The sum on the R.H.S. is the \(N\)-th Harmonic number (sum of reciprocals of first \(N\) natural numbers). A simple upper bound on Harmonic numbers is

\[ H_k \leq 1 + \ln(k). \]

This completes the proof.

We now demonstrate how a compressible signal is well approximated by a sparse signal.

Theorem 18.22 (Sparse approximation of compressible signals)

Let \(\bx\) be a \(p\)-compressible signal and let \(\bx|_K\) be its best \(K\)-term approximation. Then the \(\ell_1\) norm of approximation error satisfies

(18.30)#\[\| \bx - \bx|_K\|_1 \leq C_p \cdot R \cdot K^{1 - \frac{1}{p}}\]

with

\[ C_p = \left (\frac{1}{p} - 1 \right)^{-1}. \]

Moreover the \(\ell_2\) norm of approximation error satisfies

(18.31)#\[\| \bx - \bx|_K\|_2 \leq D_p \cdot R \cdot K^{1 - \frac{1}{p}}\]

with

\[ D_p = \left (\frac{2}{p} - 1 \right )^{-1/2}. \]

Proof.
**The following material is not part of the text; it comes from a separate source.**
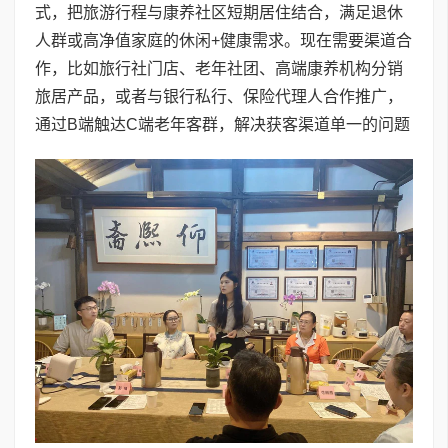
式，把旅游行程与康养社区短期居住结合，满足退休
人群或高净值家庭的休闲+健康需求。现在需要渠道合
作，比如旅行社门店、老年社团、高端康养机构分销
旅居产品，或者与银行私行、保险代理人合作推广，
通过B端触达C端老年客群，解决获客渠道单一的问题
Expanding the \(\ell_1\) approximation error

\[ \| \bx - \bx|_K\|_1 = \sum_{i=K+1}^N |x_{\lambda_i}| \leq R \sum_{i=K+1}^N i^{-\frac{1}{p}}. \]

We now approximate the R.H.S. sum with an integral.
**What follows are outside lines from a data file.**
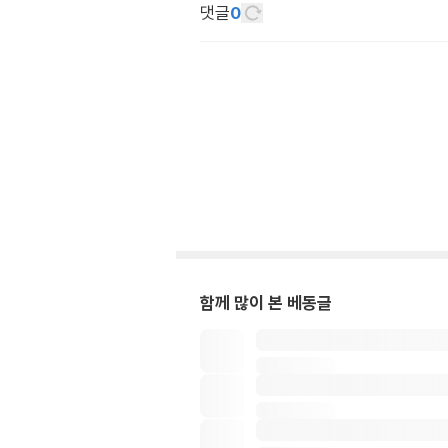
댓글
0
함께 많이 본 베동글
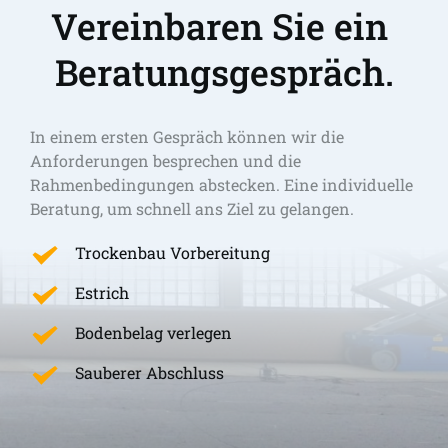
Vereinbaren Sie ein 
Beratungsgespräch.
In einem ersten Gespräch können wir die 
Anforderungen besprechen und die 
Rahmenbedingungen abstecken. Eine individuelle 
Beratung, um schnell ans Ziel zu gelangen. 
Trockenbau Vorbereitung
Estrich
Bodenbelag verlegen
Sauberer Abschluss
\[ \sum_{i=K+1}^N i^{-\frac{1}{p}} \leq \int_{x=K}^N x^{-\frac{1}{p}} d x \leq \int_{x=K}^{\infty} x^{-\frac{1}{p}} d x. \]

Now

\[ \int_{x=K}^{\infty} x^{-\frac{1}{p}} d x = \left [ \frac{x^{1-\frac{1}{p}}}{1-\frac{1}{p}} \right ]_{K}^{\infty} = C_p K^{1 - \frac{1}{p}}. \]

We can similarly show the result for \(\ell_2\) norm.

Example 18.20 (Sparse approximation for \(\frac{1}{2}\)-compressible signals)

Let \(p = \frac{1}{2}\). Then

\[ C_p = \left (\frac{1}{p} - 1 \right)^{-1} = 1 \text{ and } D_p = \left (\frac{2}{p} - 1 \right )^{-1/2} = \frac{1}{\sqrt{3}}. \]

Hence

\[ \| \bx - \bx|_K\|_1 \leq \frac{R}{K} \]

and

\[ \| \bx - \bx|_K\|_2 \leq \frac{1}{\sqrt{3}} \frac{R}{K}. \]

Both \(\ell_1\) and \(\ell_2\) approximation error bounds decrease as \(K\) increases at the same rate.